● **Aim of the exercise**
Copy out each line of the records below that contains the word "family".

● **Some records**

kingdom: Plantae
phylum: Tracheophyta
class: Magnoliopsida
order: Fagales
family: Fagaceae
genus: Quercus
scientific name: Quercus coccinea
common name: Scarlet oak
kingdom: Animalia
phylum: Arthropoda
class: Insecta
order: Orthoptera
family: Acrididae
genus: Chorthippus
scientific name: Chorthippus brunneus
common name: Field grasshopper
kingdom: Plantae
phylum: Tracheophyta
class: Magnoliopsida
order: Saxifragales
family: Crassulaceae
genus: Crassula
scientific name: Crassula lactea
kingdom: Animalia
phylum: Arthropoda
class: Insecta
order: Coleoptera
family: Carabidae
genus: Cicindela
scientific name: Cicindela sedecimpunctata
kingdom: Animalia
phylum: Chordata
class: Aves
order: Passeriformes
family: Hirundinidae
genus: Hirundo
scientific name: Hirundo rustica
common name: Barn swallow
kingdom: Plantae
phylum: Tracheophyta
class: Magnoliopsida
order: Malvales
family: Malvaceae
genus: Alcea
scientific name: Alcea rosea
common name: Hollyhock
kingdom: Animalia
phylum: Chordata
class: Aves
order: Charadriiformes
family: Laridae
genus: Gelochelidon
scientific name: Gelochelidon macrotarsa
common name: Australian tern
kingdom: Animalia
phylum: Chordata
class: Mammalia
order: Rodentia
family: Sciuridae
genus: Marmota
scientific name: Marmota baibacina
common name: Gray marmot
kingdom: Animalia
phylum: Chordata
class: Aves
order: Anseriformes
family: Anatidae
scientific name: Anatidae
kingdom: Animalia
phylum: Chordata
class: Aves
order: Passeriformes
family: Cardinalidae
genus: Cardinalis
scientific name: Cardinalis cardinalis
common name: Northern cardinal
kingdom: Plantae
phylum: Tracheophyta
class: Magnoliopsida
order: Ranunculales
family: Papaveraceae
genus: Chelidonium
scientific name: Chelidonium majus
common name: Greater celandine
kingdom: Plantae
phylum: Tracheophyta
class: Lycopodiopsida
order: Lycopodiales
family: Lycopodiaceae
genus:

● **Solution to the problem**
family: Fagaceae
family: Acrididae
family: Crassulaceae
family: Carabidae
family: Hirundinidae
family: Malvaceae
family: Laridae
family: Sciuridae
family: Anatidae
family: Cardinalidae
family: Papaveraceae
family: Lycopodiaceae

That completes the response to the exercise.